Adopting Iceberg is a prerequisite to using cross-platform mesh. This can be seen as a limitation but it is not required to migrate every single table you manage to an Iceberg catalog. Access to an Iceberg catalog where public models are “staged” is required so that they can be referenced by downstream projects. Once you have access, you can “share” public models across warehouses without copying data.
The cross-platform dbt Mesh beta will include support for Athena, Databricks, Redshift and Snowflake.
Example
Athena upstream can be referenced by a Redshift downstream. No data is copied or duplicated in this process.

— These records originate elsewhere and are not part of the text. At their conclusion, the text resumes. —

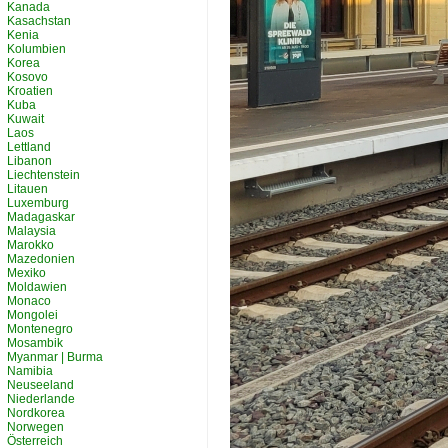
Kanada
Kasachstan
Kenia
Kolumbien
Korea
Kosovo
Kroatien
Kuba
Kuwait
Laos
Lettland
Libanon
Liechtenstein
Litauen
Luxemburg
Madagaskar
Malaysia
Marokko
Mazedonien
Mexiko
Moldawien
Monaco
Mongolei
Montenegro
Mosambik
Myanmar | Burma
Namibia
Neuseeland
Niederlande
Nordkorea
Norwegen
Österreich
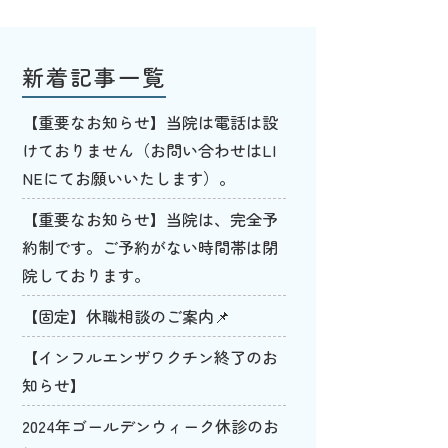
新着記事一覧
【重要なお知らせ】当院は電話は設
けておりません（お問い合わせはLI
NEにてお願いいたします）。
【重要なお知らせ】当院は、完全予
約制です。ご予約がない時間帯は閉
院しております。
【固定】休職相談のご案内📌
【インフルエンザワクチン終了のお
知らせ】
2024年ゴールデンウィーク休診のお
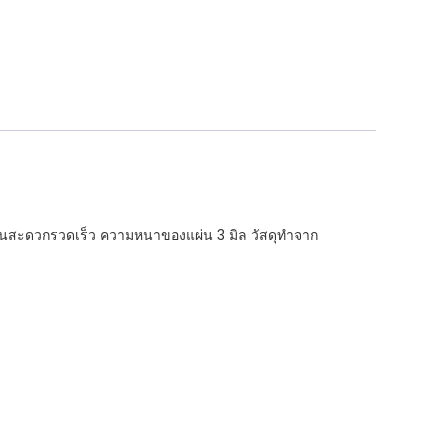
บรื่นสะดวกรวดเร็ว ความหนาของแผ่น 3 มิล วัสดุทำจาก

At the model level, it works as follows:
- Integrate both warehouses with the same Iceberg catalog, in the upstream and downstream warehouses
- In the upstream project: classify your model as public via dbt Mesh and configure it to be written into your Iceberg project
- In the downstream project:
ref
the upstream model - Under the hood: dbt Cloud translates the
ref
to point to the right place in the Iceberg catalog - When dbt Cloud executes the upstream: it writes data into the Iceberg catalog
- When dbt Cloud executes the downstream: it looks up the table in the catalog and then loads data directly from the Iceberg store
Conclusion: you can build a model in an upstream project, ref
it from a model in a downstream project, and the newly-built model will be immediately available for consumption by the downstream model
Improvement points
As cross-platform brings us many benefits, there are still a few improvements that can be addressed in the future. The two main points are complete compatibility and supporting a broad set of platforms, beside the ones mentioned above.
Conclusion
The new cross-platform feature of dbt Mesh marks a significant milestone in the evolution of the data ecosystem. By enabling seamless collaboration across dataplatforms, practitioners can break down silos and build a unified, organization-wide data model. Leveraging open table formats like Apache Iceberg ensures that data can be efficiently shared and consumed without duplication, which can drive efficiency and reduce complexity.
While the current beta supports key platforms like Athena, Databricks, Redshift and Snowflake, the journey doesn’t stop here. Future efforts will focus on achieving full compatibility with the Iceberg spec and extending support to a broader range of platforms, further democratizing data access and collaboration.